Al contrario, la loro sopravvivenza dipende fortemente dalla vigilanza costante sull’ambiente esterno: la predazione e la necessità di monitorare continuamente l’ambiente — per evitare rapaci o altri predatori — favoriscono una vigilanza sensoriale continua in quanto un errore di attenzione può significare la morte a causa di un rapace in avvicinamento. Una recente ricerca sulle Cocorite (Pappagallino Ondulato - Melopsittacus) ha dimostrato che percepiscono diversi segnali di predazione — visivi e uditivi — e modificano il loro comportamento alimentare in risposta al livello di minaccia. Quando presentati con richiami di predatori, gli uccelli mostrano chiari cambiamenti comportamentali, mentre reagiscono molto meno ai suoni umani, suggerendo un’elevata valutazione contestuale del rischio ambientale.

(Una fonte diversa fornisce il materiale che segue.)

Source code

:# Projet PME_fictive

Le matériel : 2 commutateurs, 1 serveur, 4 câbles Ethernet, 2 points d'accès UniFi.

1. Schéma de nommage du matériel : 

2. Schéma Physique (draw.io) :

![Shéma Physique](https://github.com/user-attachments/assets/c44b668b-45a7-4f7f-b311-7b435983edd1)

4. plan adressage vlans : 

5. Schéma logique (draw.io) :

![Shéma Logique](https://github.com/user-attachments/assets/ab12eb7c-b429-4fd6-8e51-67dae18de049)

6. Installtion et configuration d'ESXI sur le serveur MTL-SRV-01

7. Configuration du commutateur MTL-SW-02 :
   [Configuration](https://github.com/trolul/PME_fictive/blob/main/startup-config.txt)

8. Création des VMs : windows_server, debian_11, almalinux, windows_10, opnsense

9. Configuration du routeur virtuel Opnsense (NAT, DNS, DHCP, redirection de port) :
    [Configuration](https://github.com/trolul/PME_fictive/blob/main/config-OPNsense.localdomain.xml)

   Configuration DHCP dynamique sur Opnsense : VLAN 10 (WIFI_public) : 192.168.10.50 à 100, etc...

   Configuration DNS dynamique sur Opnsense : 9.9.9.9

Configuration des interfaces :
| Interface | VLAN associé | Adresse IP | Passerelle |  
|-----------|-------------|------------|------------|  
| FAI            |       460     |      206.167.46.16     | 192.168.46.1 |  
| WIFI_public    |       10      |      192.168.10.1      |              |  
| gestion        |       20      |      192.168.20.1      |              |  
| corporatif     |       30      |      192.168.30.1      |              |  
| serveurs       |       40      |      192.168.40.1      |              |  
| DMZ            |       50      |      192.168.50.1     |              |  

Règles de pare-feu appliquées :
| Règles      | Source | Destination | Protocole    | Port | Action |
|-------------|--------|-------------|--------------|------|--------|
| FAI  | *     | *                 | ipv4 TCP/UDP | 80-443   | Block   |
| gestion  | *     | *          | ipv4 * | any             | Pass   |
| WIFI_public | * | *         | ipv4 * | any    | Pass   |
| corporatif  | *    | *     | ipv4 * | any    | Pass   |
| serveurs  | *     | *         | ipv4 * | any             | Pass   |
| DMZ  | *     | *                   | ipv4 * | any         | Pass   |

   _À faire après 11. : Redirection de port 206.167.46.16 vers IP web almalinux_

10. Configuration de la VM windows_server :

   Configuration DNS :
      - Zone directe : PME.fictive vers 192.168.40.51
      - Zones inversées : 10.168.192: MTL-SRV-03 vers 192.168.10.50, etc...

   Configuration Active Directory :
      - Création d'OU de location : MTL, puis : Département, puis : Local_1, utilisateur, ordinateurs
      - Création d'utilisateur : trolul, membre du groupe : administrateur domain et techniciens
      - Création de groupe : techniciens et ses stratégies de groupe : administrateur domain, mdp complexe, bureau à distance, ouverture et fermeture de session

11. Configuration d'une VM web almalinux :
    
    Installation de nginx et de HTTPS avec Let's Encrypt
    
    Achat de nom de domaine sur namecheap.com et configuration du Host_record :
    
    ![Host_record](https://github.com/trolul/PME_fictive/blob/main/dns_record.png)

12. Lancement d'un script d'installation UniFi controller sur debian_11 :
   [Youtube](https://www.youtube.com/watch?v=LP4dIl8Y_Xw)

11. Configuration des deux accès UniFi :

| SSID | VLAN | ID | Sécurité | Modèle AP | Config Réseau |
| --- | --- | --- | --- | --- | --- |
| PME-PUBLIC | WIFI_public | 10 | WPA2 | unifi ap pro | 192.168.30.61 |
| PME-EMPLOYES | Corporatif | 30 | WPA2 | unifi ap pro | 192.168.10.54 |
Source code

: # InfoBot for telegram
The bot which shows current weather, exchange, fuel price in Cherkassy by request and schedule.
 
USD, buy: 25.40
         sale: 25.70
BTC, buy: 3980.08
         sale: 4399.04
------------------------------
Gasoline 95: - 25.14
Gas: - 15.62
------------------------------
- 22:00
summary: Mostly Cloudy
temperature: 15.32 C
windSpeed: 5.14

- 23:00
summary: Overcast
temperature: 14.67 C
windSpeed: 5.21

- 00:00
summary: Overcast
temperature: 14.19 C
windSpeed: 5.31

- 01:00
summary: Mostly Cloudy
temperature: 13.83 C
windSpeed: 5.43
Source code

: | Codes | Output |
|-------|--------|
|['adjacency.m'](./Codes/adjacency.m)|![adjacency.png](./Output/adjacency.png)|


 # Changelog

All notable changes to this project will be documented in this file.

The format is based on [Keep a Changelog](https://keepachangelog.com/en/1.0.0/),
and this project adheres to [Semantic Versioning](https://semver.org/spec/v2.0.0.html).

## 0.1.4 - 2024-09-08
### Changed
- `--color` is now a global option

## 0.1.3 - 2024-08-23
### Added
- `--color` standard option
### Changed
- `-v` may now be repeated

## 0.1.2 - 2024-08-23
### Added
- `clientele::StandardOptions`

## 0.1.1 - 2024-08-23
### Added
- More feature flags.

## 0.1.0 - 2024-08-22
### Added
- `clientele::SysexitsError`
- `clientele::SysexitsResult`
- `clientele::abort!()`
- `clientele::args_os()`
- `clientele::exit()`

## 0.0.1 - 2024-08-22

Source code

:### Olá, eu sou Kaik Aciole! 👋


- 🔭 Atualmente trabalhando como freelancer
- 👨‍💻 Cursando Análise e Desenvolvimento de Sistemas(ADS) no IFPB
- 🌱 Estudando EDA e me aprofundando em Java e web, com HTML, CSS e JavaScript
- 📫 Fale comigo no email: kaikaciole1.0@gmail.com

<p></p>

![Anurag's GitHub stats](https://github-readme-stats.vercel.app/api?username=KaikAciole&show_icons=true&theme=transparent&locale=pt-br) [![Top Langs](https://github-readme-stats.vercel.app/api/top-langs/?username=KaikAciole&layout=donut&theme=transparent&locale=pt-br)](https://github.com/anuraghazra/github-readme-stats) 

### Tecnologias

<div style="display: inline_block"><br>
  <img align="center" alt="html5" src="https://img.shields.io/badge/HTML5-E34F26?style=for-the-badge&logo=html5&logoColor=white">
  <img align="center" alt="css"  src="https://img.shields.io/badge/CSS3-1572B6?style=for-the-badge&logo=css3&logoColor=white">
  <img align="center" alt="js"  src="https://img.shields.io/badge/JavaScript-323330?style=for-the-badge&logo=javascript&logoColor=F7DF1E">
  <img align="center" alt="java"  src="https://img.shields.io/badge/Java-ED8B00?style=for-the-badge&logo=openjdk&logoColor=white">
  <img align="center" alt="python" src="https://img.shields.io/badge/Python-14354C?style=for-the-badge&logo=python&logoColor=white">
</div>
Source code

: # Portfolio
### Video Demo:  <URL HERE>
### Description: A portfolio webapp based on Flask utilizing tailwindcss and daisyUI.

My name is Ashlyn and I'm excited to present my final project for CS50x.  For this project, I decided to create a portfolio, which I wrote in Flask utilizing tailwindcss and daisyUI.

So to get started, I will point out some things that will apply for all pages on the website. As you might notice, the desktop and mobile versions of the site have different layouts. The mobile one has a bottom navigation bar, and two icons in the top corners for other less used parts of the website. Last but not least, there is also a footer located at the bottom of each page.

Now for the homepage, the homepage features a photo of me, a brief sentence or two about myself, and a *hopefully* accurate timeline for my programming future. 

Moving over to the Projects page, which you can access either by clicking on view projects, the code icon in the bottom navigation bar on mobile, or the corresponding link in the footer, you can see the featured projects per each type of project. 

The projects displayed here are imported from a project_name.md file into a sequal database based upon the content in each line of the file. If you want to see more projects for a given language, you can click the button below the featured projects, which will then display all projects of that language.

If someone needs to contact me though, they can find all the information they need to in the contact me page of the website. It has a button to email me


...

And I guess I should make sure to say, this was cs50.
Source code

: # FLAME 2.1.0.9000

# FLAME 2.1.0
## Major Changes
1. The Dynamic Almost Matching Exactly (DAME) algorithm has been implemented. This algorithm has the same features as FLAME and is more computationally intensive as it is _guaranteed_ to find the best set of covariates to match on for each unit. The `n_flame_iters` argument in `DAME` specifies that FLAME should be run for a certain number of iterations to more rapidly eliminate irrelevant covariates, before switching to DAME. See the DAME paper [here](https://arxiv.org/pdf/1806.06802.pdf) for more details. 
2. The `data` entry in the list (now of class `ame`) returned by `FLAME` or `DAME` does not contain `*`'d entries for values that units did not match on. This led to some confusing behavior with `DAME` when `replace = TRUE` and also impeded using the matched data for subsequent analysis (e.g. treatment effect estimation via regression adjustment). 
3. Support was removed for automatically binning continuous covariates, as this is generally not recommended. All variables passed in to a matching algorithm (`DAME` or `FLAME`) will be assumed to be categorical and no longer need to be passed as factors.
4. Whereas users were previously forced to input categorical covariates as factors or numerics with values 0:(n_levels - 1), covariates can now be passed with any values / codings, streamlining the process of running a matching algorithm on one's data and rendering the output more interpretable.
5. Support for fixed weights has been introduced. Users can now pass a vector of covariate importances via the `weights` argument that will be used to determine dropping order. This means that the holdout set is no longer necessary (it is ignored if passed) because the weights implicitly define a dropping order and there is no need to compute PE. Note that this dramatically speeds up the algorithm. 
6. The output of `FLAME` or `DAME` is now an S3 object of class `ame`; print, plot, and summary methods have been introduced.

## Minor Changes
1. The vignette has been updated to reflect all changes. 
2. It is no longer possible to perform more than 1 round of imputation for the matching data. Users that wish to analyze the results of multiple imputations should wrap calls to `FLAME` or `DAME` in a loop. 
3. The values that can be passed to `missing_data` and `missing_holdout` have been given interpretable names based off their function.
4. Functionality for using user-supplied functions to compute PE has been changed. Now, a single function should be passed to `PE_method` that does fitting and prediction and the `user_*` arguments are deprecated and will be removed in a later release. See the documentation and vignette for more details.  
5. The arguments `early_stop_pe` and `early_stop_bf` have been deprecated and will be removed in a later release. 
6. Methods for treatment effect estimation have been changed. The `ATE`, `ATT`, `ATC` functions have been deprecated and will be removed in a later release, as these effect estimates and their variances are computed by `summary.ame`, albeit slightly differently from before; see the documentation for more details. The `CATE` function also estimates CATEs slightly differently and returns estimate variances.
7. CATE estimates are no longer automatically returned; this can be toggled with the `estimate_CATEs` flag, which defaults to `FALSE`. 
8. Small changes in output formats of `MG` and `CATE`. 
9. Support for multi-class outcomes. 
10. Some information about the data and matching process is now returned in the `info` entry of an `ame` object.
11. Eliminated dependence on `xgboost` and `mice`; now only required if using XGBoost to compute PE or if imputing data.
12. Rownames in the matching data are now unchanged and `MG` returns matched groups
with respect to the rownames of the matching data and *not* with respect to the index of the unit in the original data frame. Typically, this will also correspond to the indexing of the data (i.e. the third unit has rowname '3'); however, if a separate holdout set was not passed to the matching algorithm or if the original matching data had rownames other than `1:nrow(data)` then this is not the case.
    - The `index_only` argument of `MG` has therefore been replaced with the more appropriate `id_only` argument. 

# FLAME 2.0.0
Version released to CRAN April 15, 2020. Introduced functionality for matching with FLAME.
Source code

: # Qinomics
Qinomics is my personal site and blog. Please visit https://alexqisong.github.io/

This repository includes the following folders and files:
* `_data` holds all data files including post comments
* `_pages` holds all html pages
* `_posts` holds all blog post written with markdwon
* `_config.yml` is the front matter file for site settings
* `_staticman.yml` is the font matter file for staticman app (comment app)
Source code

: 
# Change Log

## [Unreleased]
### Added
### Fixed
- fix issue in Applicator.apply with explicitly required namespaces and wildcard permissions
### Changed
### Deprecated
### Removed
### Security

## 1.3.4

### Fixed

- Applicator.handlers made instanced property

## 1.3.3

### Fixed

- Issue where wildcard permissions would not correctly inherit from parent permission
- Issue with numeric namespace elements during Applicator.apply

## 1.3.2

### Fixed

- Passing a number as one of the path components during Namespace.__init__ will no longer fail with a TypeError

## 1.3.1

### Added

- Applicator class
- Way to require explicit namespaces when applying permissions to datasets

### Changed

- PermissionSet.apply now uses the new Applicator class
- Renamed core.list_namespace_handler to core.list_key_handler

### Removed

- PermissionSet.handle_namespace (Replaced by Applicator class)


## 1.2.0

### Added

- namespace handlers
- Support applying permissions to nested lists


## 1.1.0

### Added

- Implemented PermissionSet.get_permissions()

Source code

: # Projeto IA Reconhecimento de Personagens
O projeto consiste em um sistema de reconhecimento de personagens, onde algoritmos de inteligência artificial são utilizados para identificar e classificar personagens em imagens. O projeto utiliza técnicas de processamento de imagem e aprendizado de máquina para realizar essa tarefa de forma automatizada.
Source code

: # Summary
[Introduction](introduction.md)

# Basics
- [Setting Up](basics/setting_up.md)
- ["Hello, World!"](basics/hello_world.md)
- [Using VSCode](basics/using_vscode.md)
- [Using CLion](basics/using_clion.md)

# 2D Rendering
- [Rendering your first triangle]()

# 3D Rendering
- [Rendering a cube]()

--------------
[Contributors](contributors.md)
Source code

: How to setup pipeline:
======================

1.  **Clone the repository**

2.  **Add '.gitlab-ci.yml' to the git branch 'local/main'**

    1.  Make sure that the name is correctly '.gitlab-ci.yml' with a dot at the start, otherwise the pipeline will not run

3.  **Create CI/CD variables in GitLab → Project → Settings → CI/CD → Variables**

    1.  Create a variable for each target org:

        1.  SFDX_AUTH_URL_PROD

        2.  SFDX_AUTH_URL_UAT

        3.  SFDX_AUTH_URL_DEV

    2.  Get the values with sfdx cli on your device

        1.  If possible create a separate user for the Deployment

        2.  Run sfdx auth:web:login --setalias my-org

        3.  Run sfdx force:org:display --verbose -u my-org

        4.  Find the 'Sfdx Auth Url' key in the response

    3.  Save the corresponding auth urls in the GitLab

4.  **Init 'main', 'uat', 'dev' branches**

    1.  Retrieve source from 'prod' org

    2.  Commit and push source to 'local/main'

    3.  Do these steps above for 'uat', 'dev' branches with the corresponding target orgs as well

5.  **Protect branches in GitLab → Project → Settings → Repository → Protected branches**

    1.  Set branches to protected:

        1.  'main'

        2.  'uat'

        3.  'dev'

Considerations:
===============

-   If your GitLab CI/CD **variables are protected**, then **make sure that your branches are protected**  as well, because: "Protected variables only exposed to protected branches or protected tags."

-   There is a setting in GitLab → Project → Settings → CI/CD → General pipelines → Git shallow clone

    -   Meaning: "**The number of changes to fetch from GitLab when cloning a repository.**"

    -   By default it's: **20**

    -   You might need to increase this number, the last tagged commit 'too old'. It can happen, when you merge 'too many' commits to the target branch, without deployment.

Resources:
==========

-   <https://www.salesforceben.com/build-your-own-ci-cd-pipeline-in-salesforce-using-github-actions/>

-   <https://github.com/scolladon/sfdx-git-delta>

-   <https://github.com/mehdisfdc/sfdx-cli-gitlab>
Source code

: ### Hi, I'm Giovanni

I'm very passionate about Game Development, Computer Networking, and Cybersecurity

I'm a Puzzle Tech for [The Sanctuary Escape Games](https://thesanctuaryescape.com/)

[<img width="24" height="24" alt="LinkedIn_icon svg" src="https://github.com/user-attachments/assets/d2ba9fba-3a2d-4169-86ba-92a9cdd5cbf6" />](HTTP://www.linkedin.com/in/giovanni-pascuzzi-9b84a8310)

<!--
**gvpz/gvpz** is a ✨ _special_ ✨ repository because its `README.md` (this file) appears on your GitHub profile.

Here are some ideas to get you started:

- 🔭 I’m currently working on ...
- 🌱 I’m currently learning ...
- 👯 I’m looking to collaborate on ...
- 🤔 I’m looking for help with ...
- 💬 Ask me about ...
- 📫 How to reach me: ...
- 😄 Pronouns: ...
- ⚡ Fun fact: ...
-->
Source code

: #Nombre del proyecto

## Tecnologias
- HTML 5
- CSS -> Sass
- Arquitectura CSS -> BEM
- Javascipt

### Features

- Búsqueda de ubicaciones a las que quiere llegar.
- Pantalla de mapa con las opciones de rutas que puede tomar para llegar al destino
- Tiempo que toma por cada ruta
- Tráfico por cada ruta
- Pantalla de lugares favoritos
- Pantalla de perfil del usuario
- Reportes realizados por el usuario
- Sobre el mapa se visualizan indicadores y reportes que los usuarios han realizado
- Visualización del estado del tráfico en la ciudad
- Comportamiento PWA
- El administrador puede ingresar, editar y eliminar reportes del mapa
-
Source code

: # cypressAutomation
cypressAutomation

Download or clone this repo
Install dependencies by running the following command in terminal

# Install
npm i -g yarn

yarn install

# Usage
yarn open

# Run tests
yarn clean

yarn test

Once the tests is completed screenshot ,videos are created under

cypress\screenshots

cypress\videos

Questi risultati sono in linea con l’ipotesi secondo cui, nelle specie predate frequentemente da rapaci, la vigilanza e la capacità di discriminare segnali di pericolo sono tratti adattativi cruciali.
Per questo, anche se dotati di straordinarie capacità cognitive, i pappagalli non si perdono in fantasie astratte, ma rimangono profondamente ancorati al presente, costantemente sintonizzati su ciò che accade intorno a loro.
- Recent study (2024).
Budgerigars discriminate predator calls and adjust feeding behaviour accordingly. Animal Cognition.
Lambert, M. L., Jacobs, I., Osvath, M., & von Bayern, A. M. P. (2022).
Bird brain: Current state of research on cognition and memory in parrots. Animal Cognition.